How to complete this task: In the listing below, count the lines that contain the string "water", and state that number without further words.

Record extracts:
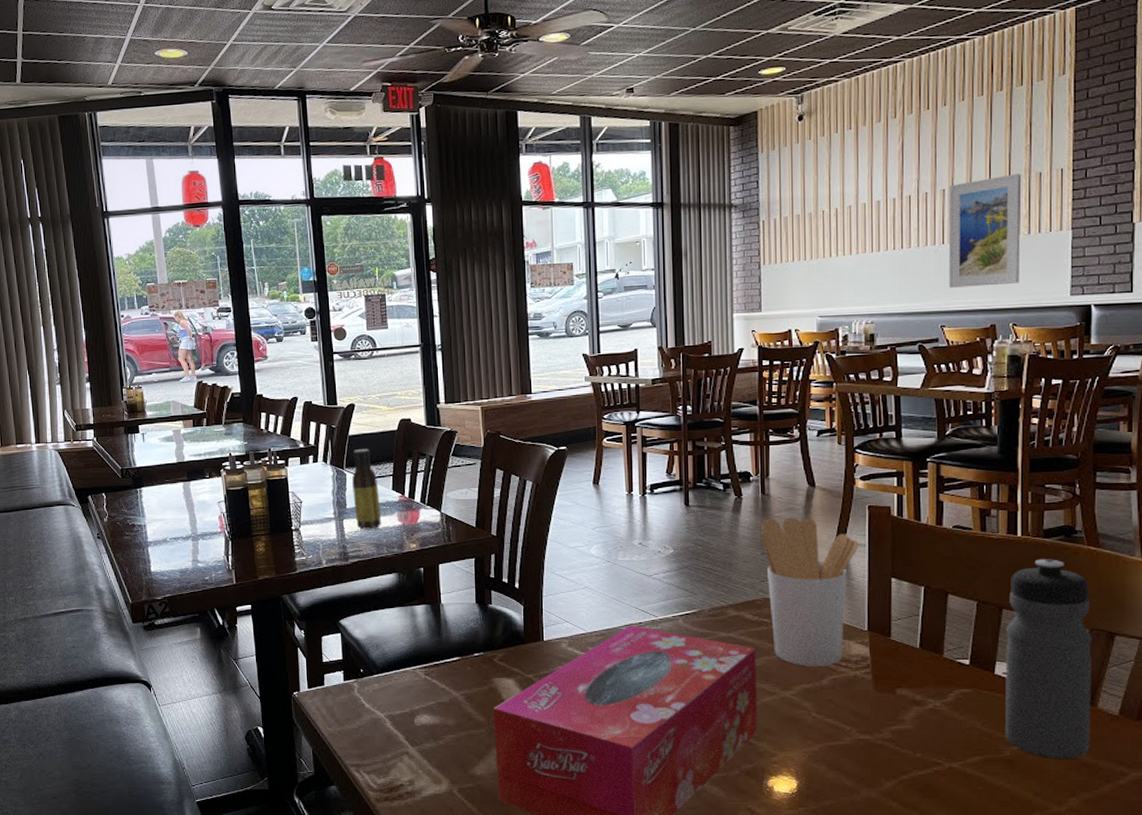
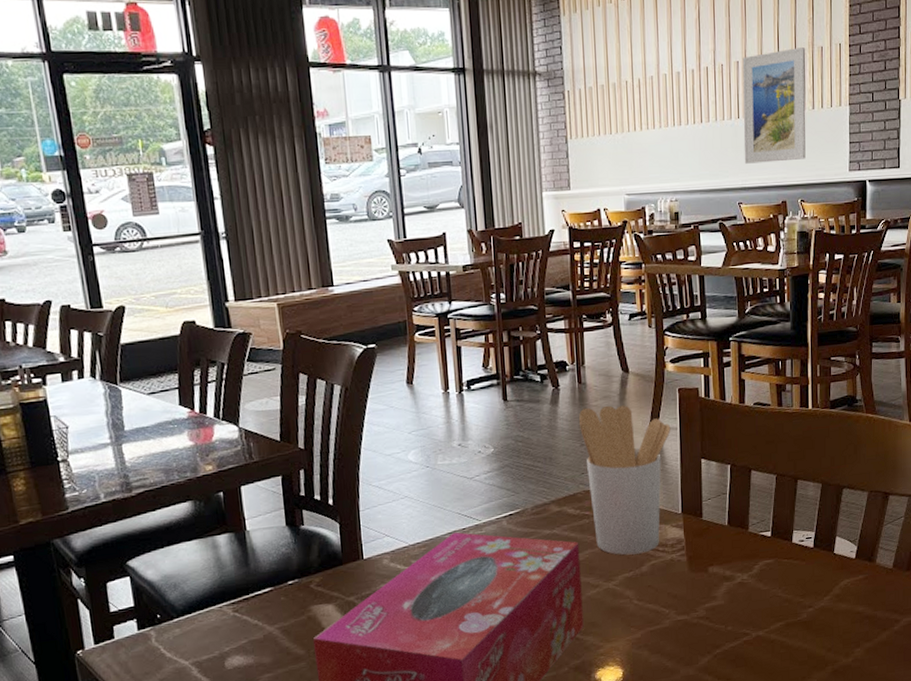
sauce bottle: present [352,448,381,530] -> none [127,358,169,455]
water bottle: present [1004,559,1093,760] -> none [800,428,871,616]

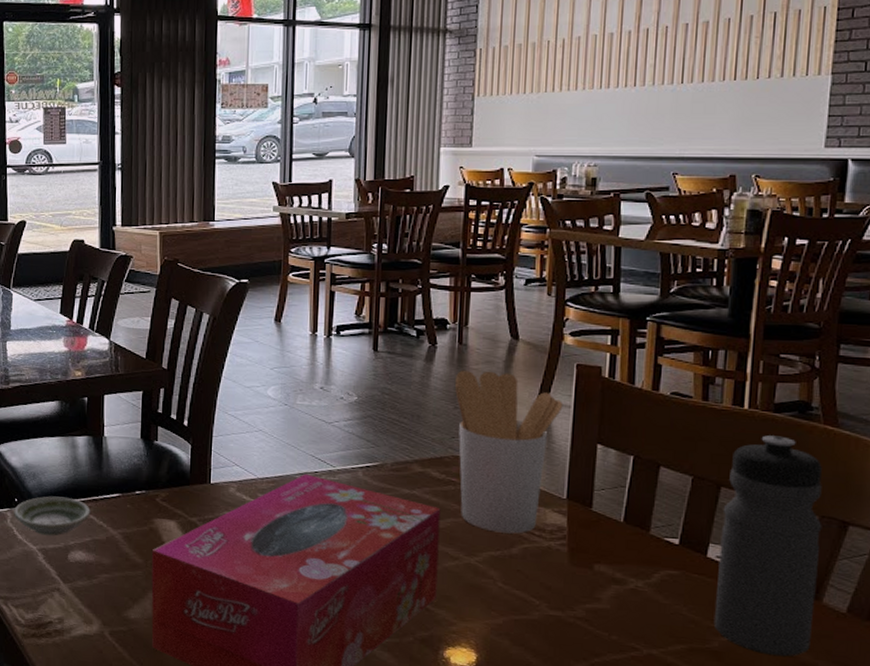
saucer: none [157,602,243,648] -> present [14,496,90,536]
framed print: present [742,47,806,164] -> none [685,10,776,132]
water bottle: none [800,428,871,616] -> present [713,435,822,657]

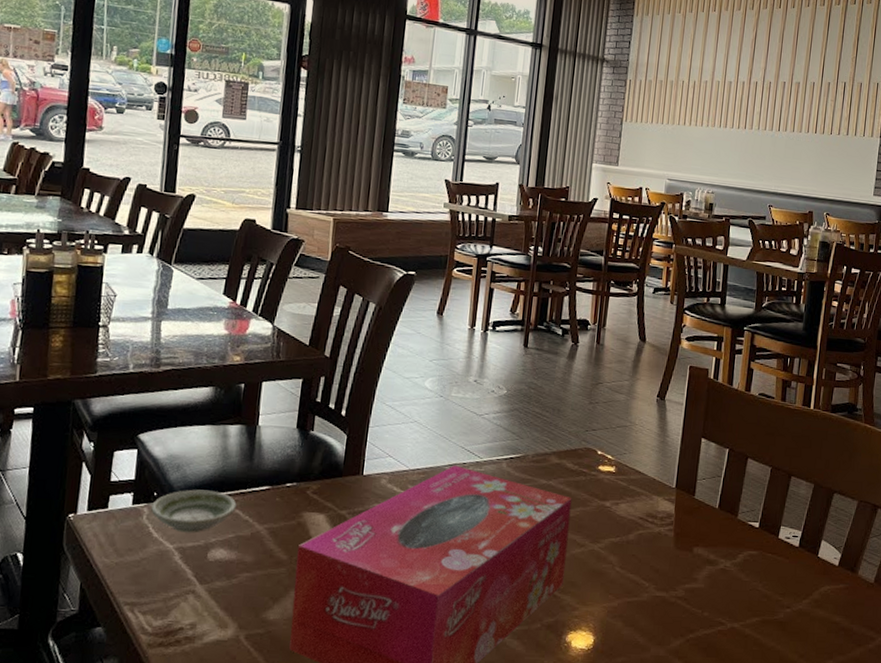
utensil holder: present [455,370,563,534] -> none [589,368,678,521]
water bottle: present [713,435,822,657] -> none [781,432,862,624]

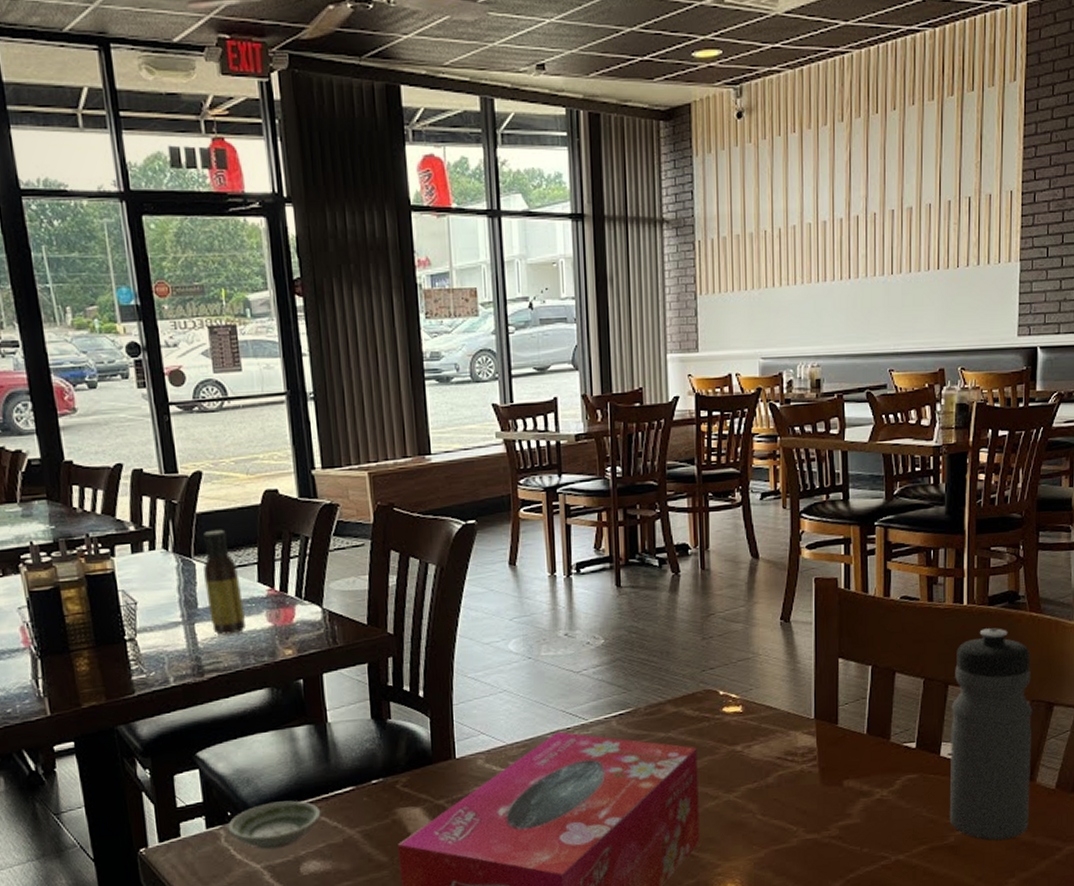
sauce bottle: none [176,244,208,336] -> present [202,529,246,635]
water bottle: none [781,432,862,624] -> present [949,628,1033,841]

Answer to this task: 4